A restructuring plan for TG Jones, the retail company formerly operating as WH Smith, has been approved by the high court, paving the way for the closure of up to 150 stores and potentially placing thousands of jobs at risk. The decision was handed down by Mr Justice Hildyard on Wednesday, despite his reservations about the limited timeframe allowed to consider the proposal.

TG Jones, which has approximately 450 stores and employs around 5,000 people, was acquired last year by private equity firm Modella Capital and subsequently rebranded. The company had warned that failure to implement the restructuring plan could result in the need to enter administration.

The court was informed that the retailer was facing severe financial difficulties, including a projected cash shortfall nearing £8 million by the week’s end, affecting its ability to meet critical payments such as rent, employee wages, and taxes. Lawyers representing TG Jones described the firm’s financial position as “horrendous.”

The restructuring plan involves significant measures, including writing off supplier debts and substantial rent reductions for many landlords. While more than 80% of landlords controlling the company’s top-performing stores supported the deal, the majority of other landlord groups, who stand to lose from the rental cuts, opposed it. Among other creditor groups, only 72% of business rates creditors — mainly local councils — approved the plan, whereas less than a third of general creditors, including companies supplying products like cards and pens, supported the restructuring.

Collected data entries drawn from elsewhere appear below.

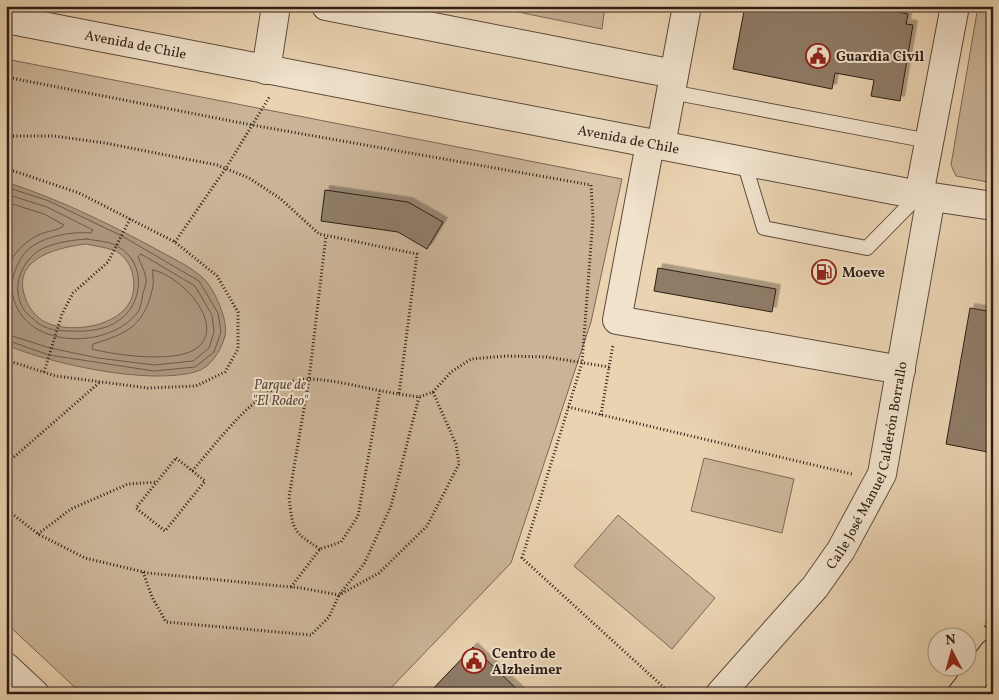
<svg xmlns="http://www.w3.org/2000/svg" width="999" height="700" font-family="Vollkorn,serif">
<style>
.green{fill:#cab497;stroke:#7c6856}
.water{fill:#aa957c;stroke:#786553;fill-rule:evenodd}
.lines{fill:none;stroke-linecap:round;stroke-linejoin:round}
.shore{stroke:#6c5949;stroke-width:1}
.building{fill:#8f7c67;stroke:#2d1d16;filter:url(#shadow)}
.service-casing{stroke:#5c4a3d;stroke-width:16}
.minor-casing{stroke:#5c4a3d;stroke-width:30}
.tertiary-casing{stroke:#5c4a3d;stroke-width:30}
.primary-casing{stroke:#2d1d16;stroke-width:30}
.path{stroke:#2d1d16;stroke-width:3;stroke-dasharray:1 2.5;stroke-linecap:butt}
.service{stroke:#f1e2cc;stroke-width:14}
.minor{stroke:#f1e2cc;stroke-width:28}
.tertiary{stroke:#f1e2cc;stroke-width:28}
.primary{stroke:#ead3b1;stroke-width:28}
.labels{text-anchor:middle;stroke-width:4;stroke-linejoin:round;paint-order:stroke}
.street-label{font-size:14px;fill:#2d1d16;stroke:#f1e2cc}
.poi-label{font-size:14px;font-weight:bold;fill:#2d1d16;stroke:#f1e2cc;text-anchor:start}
.park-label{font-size:14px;font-style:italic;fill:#5c4a3d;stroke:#f1e2cc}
</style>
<defs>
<filter id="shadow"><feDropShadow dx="4.5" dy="-4.5" stdDeviation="0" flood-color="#0004"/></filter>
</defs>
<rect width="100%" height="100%" fill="#ead3b1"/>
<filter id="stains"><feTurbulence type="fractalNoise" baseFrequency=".004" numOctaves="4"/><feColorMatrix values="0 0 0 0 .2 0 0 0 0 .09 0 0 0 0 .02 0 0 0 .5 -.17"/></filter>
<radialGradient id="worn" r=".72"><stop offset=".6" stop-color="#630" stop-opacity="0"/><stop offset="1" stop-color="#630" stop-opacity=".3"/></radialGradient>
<!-- green -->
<g class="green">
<path d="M 488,6 L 605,6 L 602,29 Z"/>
<path d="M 978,6 L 993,6 L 993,183 L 956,176 L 951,165 Z"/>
<path d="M 6,59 L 622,179 L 591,322 L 511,563 L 385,694 L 82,694 L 6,623 Z"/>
<path d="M 704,458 L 794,479 L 782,533 L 691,511 Z"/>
<path d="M 618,515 L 715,598 L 672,649 L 574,566 Z"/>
</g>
<!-- water -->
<path class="water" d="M 6,182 C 58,199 106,222 154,248 C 170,257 190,266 203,278 C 214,288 229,321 225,336 C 221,350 211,368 195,372 C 147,385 52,364 6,345 ZM 86,244 C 95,246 104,247 113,250 C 133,257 140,288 128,305 C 113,328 66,334 43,321 C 33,314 27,305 24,294 C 13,257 61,247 86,244 Z"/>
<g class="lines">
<!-- shore -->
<g class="shore">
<path d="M 6,187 L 49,201 L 122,236 L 199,281 L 218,313 L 221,332 L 214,352 L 195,367 L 154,371 L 49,355 L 6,340"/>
<path d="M 6,194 L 47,207 L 93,230 L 91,233 C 71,231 37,237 24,254 C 14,269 9,283 14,300 C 29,350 110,349 138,312 C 141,307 142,299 143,293 C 144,289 147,283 146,279 C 145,271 141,264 138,257 L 141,254 L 195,286 L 212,315 L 214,332 L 209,348 L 193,361 L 154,365 L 98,358 L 50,348 L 6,334"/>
<path d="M 6,202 L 44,214 L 64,225 C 60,230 50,231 43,233 C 27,239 10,255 6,272"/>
<path d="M 87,239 C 96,241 109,241 117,246 C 147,262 144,304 118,321 C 106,330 85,332 70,331 C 59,331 47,330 38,323 C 34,319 27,315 24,310 C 9,287 23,256 46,247 C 59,242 73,240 87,239 Z"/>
<path d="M 153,270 C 178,275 221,317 202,343 C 187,366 115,355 92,349 L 93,344 C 129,333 145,325 153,286 C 154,280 152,275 153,270 Z"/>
</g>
</g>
<!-- building -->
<g class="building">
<path d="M 745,6 L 868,6 L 908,14 L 906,24 L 913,25 L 900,101 L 871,96 L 874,80 L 835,73 L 832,89 L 733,69 Z"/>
<path d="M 325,190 L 408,202 L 443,222 L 427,249 L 398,232 L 321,221 Z"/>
<path d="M 658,268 L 776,289 L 772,312 L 654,291 Z"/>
<path d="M 970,308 L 993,312 L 993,453 L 946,444 Z"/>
<path d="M 473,647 L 522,694 L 428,694 Z"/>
</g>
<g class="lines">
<defs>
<g id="service">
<path d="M 671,92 L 929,141"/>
<path d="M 744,162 L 764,228 L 867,248 L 919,195"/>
</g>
<g id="minor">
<path d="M 326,6 L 674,74"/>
<path d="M 266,70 L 276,6"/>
<path d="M 650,144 L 617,320 L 901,370"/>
<path d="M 661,145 L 687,6"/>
<path d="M 919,195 L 955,6"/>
<path d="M 6,667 L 35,694"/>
<path id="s1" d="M 720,694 L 815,587 L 841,550 L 882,474 L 931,197"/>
</g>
<g id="tertiary">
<path id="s2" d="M 6,19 L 919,195 L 993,206"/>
</g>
<path id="primary" d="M 962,694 L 993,653"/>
</defs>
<!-- service casing -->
<use href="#service" class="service-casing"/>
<!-- minor casing -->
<use href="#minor" class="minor-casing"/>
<!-- tertiary casing -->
<use href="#tertiary" class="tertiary-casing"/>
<!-- primary casing -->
<use href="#primary" class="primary-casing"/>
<!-- path -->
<g class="path">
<path d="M 6,77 L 252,125 L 591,185 L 593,218 L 582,363 L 522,558 L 671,694"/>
<path d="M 6,136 L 54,136 L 105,143 L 217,165 L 249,178 L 281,199 L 319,234 L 417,254 L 399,394 C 372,390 333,379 308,379 C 261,379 221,439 192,471"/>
<path d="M 6,170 L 14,171 L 79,193 L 175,242 L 217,276 L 238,312 L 238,349 L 225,372 L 196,386 L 148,388 L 56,376 L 6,360"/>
<path d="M 175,242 L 226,168 L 270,96"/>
<path d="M 44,372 L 62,314 L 73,293 L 108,262 L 130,219"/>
<path d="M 399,394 L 419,397 L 433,392 L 451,372 L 471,359 L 506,356 L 547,357 L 609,367 L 613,345"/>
<path d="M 568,407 L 852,474"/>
<path d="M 601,415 L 609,367"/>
<path d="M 176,458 L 205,481 L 165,531 L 136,508 Z"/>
<path d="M 6,464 L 100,382"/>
<path d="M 6,509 L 38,534 L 85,558 L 148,573 L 301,588 L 339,595 L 379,573 L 427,526 L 459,464 L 456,444 L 433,392"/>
<path d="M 38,534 L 71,509 L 128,484 L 157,482"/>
<path d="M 320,549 C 292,531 293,531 289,497 L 309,379 L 326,236"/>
<path d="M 143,572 L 152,597 L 166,622 L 311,635 L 329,617 L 339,595 L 364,564 L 391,506 L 419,397"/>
<path d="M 291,587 L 320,549 L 341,542 L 358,516 L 380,391"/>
<path d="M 985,627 L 993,615"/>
</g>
<!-- service -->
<use href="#service" class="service"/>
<!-- minor -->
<use href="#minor" class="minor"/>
<!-- tertiary -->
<use href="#tertiary" class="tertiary"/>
<!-- primary -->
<use href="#primary" class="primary"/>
</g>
<!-- icons -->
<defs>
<symbol id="civic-ring" viewBox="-11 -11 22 22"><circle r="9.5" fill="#f1e2cc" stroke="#8f2418" stroke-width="1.5"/><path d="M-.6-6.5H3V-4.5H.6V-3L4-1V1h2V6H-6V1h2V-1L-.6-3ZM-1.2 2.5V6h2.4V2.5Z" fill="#8f2418"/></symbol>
<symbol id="fuel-ring" viewBox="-11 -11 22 22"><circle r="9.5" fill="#f1e2cc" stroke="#8f2418" stroke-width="1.5"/><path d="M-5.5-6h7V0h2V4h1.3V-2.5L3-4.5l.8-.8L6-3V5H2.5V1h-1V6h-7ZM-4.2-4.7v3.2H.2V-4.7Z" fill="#8f2418"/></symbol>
</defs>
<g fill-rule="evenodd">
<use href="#civic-ring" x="804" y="42" width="28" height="28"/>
<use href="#fuel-ring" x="810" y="258" width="28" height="28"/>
<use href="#civic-ring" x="460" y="647" width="28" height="28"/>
</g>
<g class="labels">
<!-- street labels -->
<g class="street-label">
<text dy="5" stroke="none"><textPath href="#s2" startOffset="132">Avenida de Chile</textPath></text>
<text dy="5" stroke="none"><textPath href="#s2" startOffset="634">Avenida de Chile</textPath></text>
<text dy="5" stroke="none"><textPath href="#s1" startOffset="278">Calle José Manuel Calderón Borrallo</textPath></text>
</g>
<!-- poi labels -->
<g class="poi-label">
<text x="836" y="61">Guardia Civil</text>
<text x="842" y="277">Moeve</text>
<text x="492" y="658">Centro de<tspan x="492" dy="16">Alzheimer</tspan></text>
</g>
<!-- park labels -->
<g class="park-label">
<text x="280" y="389">Parque de<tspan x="280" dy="16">"El Rodeo"</tspan></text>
</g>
</g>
<!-- margin -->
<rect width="999" height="700" fill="none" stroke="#ead3b1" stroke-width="25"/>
<rect x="8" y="8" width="984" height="685" fill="none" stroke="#2d1d16" stroke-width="2.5"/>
<rect x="12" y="12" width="974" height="675" fill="none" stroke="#2d1d16"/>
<!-- north arrow -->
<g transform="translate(952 652) rotate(354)"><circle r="24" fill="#f1e2cc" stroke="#a39383"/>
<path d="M0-4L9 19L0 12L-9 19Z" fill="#8f2418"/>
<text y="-8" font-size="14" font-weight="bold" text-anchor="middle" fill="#2d1d16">N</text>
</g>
<rect width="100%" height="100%" filter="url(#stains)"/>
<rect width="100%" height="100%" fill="url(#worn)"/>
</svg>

Under a “cram down” arrangement, the court can impose a restructuring plan on dissenting creditor groups if it secures at least 75% approval within one creditor class and judicial consent. Although not all creditor categories met this threshold, the court’s approval allows the plan to proceed.

Justice Hildyard expressed skepticism regarding the low valuation placed on TG Jones by its new owner. Modella Capital valued the business at no more than £3 million, a substantial reduction from the roughly £40 million acquisition price paid only a year prior. The judge described this steep decline in value as “difficult to swallow.”

Alex Willson, CEO of TG Jones, welcomed the court’s ruling, emphasizing that it enables the company to advance its turnaround strategy and strengthens the viability of the business. He also expressed gratitude to colleagues, partners, stakeholders, and Modella Capital for their support throughout the restructuring process.

Credit analysis expert Hossein Dabiri noted that court-sanctioned “cram down” restructurings have facilitated swifter and more assertive interventions in financially distressed retail businesses, particularly in renegotiations involving retail leases.

With the court’s approval, TG Jones will now move forward with its plan to reduce its physical store footprint and restructure its financial obligations in an effort to stabilize and sustain its operations.